United States Food and Drug Administration (FDA) – Warning Letters
The FDA and the FTC have issued warning letters to five companies for illegally selling dietary supplements that claim to cure, treat, mitigate, or prevent infertility and other reproductive health disorders in violation of the Federal Food, Drug, and Cosmetic Act (FD&C Act). The warning letters were issued to LeRoche Benicoeur/ConceiveEasy, EU Natural Inc., Fertility Nutraceuticals LLC, SAL NATURE LLC/FertilHerb, and NS Products, Inc.
Under the FD&C Act, products intended to cure, treat, mitigate, or prevent disease are drugs and are subject to the requirements that apply to drugs, even if they are labeled as dietary supplements.
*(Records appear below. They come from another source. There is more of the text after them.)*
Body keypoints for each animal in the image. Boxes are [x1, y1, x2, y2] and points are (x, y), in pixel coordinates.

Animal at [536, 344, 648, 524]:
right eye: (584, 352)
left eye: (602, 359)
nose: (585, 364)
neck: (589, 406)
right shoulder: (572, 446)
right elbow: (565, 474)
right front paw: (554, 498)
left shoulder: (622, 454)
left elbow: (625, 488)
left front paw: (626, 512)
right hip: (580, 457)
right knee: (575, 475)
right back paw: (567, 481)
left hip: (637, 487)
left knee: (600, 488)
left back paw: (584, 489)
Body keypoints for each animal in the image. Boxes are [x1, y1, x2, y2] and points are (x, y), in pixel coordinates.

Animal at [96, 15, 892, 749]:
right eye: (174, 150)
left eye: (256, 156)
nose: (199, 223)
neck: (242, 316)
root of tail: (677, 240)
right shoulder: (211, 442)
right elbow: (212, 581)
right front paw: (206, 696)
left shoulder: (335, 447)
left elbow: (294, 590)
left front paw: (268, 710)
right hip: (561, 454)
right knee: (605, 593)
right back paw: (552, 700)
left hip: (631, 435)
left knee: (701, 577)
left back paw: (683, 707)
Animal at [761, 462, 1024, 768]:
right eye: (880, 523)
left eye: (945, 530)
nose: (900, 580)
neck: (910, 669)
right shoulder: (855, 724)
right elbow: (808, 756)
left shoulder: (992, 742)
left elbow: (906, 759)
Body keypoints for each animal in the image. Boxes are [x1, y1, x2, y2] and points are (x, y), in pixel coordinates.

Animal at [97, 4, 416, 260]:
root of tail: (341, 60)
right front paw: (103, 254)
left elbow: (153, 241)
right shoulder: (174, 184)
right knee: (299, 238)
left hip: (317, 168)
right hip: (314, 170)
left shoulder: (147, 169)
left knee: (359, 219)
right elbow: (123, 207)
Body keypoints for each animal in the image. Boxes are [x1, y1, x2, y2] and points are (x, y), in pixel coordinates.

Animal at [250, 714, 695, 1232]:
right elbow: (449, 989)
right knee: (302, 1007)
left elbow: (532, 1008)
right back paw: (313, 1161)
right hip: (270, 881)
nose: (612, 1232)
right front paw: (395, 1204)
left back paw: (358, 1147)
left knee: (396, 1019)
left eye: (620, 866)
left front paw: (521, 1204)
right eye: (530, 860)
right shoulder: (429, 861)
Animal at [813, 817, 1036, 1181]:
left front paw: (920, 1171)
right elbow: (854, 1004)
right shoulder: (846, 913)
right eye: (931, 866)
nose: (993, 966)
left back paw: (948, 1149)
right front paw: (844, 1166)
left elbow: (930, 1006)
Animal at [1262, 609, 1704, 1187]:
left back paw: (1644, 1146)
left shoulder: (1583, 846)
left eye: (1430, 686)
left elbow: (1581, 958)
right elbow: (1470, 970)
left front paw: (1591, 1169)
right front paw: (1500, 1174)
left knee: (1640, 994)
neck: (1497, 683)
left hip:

Unlike drugs approved by the FDA, the agency has not evaluated whether the unapproved products subject to the warning letters announced today are effective for their intended use, what the proper dosage might be, how they could interact with FDA-approved drugs or other substances, or whether they have dangerous side effects or other safety concerns. In general, consumers should be cautious of products marketed and sold online with unproven claims to prevent, treat, mitigate, or cure diseases. The FDA advises consumers to talk to their doctor, pharmacist, or other health care provider before deciding to purchase or use any dietary supplement or drug. Some supplements might interact with medicines or other supplements. Also, if claims sound too good to be true, they probably are.
The FDA has requested responses from the companies within 15 working days stating how they will address these issues or providing their reasoning and supporting information as to why they think the products are not in violation of the law. Failure to correct violations promptly may result in legal action, including product seizure and/or injunction.
United States Pharmacopeia (USP)
This informational general chapter will provide a quality risk-based approach for organizations and individuals involved in identifying, selecting, assessing, approving, and monitoring suppliers of materials (e.g., active pharmaceutical ingredient, excipients, components, and other raw materials), packaging material (e.g., primary, secondary, ancillary, and shipping packaging), and service providers (e.g., contract manufacturing/packaging/repackaging, logistic providers for warehousing and transportation, software providers, calibration/qualification services, and analytical services).
The chapter will discuss supplier qualification within the context of its lifecycle, where the five-step lifecycle process will be elaborated: Preparation, Identification and Selection, Evaluation and Acceptance, Performance Monitoring, and Disqualification. In the development of this chapter, USP will leverage Xavier Health’s document titled Good Supply Practices for the 21st Century.
USP intends to develop a new informational chapter that contains recommendations for the selection, characterization, integrity evaluation, use, and qualification of filters and membranes used in procedures such as, but not limited to, dissolution, chromatography, general sample preparation procedures, and in-vitro release testing. The following represents the sections for the proposed General Chapter: Introduction, Pore size and Pore Morphology, Types of Membranes and their Characteristics, Leachables and Extractables, Analyte Binding, Integrity Evaluation, and Uses and Applications.